Niet het laatste gevolg van de Richtlijn oneerlijke handelspraktijken

Het oude verbod op gezamenlijke aanbiedingen is gesneuveld in 2009, de sperperiode (oude versie, maar mogelijks ook nieuwe versie) in 2012. De Belgische reglementering op de handelspraktijken (of marktpraktijken) laat hierdoor al veel meer vrijheid aan ondernemingen, maar hier houdt het vermoedelijk niet op. Op dit ogenblik staan nog verschillende andere regels m.b.t. marktpraktijken ter discussie en over een aantal zijn al prejudiciële vragen gesteld (door nationale rechters, niet noodzakelijk Belgische). Te denken valt aan de regels i.v.m. de aankondiging van prijsverminderingen, de regels m.b.t. de uitverkopen, het verbod op het verkoop met verlies en het verbod op gezamenlijke aanbiedingen waarvan één bestanddeel een financiële dienst is.

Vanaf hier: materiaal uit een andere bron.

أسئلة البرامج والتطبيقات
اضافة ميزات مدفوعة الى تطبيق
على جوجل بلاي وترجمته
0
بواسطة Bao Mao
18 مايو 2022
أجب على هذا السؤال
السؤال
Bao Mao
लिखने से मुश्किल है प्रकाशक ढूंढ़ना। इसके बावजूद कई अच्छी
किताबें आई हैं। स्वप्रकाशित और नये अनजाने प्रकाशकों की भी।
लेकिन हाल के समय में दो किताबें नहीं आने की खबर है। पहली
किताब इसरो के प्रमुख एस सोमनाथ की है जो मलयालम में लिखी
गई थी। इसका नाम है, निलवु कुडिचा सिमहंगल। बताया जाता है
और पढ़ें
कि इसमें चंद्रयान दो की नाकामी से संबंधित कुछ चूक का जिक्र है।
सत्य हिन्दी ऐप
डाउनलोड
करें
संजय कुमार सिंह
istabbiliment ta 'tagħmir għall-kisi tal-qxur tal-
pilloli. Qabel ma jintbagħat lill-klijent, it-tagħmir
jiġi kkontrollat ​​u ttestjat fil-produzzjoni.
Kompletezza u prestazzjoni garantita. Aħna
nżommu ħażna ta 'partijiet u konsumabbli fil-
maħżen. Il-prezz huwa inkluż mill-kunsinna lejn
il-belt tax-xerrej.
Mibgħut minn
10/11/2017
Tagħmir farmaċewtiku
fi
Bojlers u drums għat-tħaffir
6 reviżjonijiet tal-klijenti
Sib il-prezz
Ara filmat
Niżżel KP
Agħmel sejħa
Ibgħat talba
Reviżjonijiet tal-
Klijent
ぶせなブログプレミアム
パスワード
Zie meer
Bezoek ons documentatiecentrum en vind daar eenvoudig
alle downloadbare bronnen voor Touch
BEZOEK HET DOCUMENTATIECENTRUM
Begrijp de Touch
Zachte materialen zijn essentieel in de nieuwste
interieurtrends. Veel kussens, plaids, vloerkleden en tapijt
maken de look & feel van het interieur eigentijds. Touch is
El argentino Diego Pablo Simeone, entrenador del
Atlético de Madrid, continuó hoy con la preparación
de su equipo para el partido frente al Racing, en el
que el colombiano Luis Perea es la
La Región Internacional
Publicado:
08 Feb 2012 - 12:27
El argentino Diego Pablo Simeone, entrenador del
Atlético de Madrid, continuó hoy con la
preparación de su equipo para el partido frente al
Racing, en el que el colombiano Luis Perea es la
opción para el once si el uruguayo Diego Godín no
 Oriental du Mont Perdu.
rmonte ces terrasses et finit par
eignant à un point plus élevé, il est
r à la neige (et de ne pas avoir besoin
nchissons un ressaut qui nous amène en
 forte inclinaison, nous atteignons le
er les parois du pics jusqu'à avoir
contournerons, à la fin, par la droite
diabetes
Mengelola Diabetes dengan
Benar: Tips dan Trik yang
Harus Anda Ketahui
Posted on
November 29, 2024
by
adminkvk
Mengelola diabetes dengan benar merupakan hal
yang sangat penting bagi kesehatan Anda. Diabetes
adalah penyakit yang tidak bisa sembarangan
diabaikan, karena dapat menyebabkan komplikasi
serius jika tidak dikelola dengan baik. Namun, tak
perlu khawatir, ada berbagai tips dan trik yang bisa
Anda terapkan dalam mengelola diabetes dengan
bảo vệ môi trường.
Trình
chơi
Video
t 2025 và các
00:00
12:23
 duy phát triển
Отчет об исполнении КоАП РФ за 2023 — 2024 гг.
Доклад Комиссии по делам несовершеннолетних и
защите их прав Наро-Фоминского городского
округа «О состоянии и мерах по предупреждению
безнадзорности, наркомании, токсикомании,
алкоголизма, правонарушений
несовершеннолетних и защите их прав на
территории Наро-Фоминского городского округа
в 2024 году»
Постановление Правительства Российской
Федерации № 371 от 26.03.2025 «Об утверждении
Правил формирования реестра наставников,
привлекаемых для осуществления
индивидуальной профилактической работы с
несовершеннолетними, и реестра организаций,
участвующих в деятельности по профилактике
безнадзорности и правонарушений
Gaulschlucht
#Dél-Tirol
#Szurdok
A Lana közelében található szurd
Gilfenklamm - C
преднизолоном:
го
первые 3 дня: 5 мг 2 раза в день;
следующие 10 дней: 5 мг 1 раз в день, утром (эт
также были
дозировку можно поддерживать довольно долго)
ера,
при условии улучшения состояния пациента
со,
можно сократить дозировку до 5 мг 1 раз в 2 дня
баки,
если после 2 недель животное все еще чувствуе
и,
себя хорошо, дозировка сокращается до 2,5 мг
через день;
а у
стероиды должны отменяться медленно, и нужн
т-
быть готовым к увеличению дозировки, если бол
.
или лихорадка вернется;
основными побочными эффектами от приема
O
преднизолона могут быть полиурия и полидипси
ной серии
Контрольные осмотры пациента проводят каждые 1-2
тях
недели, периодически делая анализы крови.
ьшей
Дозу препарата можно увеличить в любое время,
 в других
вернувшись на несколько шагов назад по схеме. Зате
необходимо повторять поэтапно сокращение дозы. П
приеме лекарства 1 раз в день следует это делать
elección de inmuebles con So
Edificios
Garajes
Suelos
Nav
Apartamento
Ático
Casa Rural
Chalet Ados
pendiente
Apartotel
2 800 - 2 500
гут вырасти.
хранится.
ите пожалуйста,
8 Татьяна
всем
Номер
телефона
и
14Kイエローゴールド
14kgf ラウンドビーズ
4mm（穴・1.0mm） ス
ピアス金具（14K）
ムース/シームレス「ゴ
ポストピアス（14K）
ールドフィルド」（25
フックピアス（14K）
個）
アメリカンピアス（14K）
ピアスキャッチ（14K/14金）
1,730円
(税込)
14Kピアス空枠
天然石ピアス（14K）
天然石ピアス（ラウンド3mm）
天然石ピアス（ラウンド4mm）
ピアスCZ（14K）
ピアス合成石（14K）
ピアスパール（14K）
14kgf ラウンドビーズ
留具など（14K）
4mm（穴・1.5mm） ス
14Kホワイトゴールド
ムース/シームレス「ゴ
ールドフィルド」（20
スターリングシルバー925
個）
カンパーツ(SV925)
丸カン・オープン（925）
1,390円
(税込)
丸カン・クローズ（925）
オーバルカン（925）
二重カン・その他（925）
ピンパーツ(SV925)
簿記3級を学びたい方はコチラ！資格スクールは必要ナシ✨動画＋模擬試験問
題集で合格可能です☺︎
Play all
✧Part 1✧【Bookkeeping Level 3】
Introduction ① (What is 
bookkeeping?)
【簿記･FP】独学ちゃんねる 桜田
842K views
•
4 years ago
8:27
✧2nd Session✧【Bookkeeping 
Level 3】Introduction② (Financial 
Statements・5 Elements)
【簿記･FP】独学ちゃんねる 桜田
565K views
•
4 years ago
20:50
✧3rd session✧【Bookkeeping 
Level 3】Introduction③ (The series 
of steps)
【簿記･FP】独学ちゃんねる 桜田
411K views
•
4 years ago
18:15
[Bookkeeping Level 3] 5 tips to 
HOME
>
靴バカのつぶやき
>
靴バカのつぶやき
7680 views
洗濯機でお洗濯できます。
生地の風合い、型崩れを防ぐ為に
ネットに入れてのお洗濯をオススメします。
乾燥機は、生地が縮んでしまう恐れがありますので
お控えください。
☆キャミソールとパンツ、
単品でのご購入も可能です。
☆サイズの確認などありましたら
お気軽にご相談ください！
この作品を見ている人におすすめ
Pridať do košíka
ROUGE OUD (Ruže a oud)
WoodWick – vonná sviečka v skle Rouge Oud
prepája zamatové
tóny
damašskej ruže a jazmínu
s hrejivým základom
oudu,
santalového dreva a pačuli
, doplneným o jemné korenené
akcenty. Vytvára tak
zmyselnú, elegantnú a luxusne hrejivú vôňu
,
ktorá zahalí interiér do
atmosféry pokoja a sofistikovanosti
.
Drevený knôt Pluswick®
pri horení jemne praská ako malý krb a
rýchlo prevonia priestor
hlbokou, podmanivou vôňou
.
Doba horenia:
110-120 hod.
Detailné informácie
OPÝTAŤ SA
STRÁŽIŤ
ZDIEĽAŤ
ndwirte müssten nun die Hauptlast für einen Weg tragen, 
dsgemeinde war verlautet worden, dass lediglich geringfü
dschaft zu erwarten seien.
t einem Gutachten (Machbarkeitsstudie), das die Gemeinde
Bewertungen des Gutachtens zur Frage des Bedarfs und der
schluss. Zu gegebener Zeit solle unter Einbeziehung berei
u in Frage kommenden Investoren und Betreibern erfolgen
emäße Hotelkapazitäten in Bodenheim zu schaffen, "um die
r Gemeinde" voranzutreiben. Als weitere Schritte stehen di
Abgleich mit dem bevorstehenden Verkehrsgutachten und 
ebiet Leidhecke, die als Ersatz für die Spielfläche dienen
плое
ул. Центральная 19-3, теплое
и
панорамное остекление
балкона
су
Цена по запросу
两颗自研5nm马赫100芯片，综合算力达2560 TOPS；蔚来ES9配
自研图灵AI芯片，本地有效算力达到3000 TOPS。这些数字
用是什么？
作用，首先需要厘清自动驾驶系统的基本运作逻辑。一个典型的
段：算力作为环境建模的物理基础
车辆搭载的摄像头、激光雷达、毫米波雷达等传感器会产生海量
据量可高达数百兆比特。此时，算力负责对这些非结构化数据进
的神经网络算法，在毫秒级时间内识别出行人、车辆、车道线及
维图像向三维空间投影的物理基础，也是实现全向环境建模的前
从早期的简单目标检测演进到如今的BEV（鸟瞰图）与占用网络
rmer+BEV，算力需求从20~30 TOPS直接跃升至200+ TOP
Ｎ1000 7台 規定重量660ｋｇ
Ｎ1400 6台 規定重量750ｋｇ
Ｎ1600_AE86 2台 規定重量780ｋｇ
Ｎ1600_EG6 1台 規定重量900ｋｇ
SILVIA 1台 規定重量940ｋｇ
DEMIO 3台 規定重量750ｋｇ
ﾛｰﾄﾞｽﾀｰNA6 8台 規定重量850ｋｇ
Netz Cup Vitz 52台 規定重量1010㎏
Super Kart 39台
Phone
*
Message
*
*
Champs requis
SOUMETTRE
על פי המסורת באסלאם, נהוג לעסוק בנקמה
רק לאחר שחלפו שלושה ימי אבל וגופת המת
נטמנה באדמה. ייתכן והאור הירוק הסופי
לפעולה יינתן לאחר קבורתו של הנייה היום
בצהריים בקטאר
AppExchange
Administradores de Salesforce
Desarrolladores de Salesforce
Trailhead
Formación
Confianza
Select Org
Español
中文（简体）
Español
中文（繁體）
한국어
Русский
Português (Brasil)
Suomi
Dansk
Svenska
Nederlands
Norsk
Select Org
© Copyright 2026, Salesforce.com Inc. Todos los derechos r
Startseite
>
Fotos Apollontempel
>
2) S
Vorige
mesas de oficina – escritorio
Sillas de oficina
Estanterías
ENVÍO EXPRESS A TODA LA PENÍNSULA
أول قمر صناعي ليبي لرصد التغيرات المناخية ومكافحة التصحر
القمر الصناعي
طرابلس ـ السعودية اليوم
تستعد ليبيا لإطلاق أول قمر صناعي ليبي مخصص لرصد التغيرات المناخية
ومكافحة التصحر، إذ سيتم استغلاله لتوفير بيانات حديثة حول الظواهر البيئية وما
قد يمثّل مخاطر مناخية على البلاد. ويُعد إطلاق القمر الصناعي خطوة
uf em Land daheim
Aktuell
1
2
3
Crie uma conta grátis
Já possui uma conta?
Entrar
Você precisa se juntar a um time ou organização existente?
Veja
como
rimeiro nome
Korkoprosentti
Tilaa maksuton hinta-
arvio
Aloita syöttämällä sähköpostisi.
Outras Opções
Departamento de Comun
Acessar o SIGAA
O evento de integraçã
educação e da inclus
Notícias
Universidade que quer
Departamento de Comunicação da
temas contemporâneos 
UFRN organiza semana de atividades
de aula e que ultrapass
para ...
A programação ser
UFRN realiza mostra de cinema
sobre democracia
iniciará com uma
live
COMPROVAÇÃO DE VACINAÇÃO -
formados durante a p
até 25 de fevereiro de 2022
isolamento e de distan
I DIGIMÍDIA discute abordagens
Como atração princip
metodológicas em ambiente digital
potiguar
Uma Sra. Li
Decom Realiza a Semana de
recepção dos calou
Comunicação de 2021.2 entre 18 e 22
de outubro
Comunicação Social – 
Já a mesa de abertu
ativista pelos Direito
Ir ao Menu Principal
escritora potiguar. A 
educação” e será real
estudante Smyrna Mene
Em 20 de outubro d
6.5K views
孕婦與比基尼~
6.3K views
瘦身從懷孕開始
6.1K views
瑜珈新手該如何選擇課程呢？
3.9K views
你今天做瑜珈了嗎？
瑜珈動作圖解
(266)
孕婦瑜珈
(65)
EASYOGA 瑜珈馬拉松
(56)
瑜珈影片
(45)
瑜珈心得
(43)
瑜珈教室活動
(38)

In de (nabije) toekomst zal blijken of ook deze bepalingen dode letter zullen worden en/of zullen verdwijnen.

Een uitgebreide toelichting bij het arrest van het Hof van Cassatie van 2 november 2012 verschijnt in de volgende editie van Balans (30 november 2012).

Maandag volgt ook een nieuw bericht met betrekking tot de sperperiode: “De sperperioderegeling in de Wet Marktpraktijken: als het stof is gaan liggen”.

Recht op uw handelsnaam: bescherming zonder registratie

De naam waaronder uw onderneming op de markt actief is, is met zorg gekozen. U koos die naam niet enkel omdat die aantrekkelijk is en klanten kan werven, u koos die naam ook omdat die uw onderneming onderscheidt van de andere ondernemingen actief op de markt. Een concurrent ziet echter in welke mate de naam bekend is en u klanten oplevert. Hij beslist om dezelfde naam te hanteren of een naam die erg lijkt op de naam van uw onderneming. Niet enkel dreigt u klanten te verliezen, u vreest ook dat de naam zelf aan waarde zal inboeten. De naam is echter nergens geregistreerd of gedeponeerd. Wat kan u ondernemen?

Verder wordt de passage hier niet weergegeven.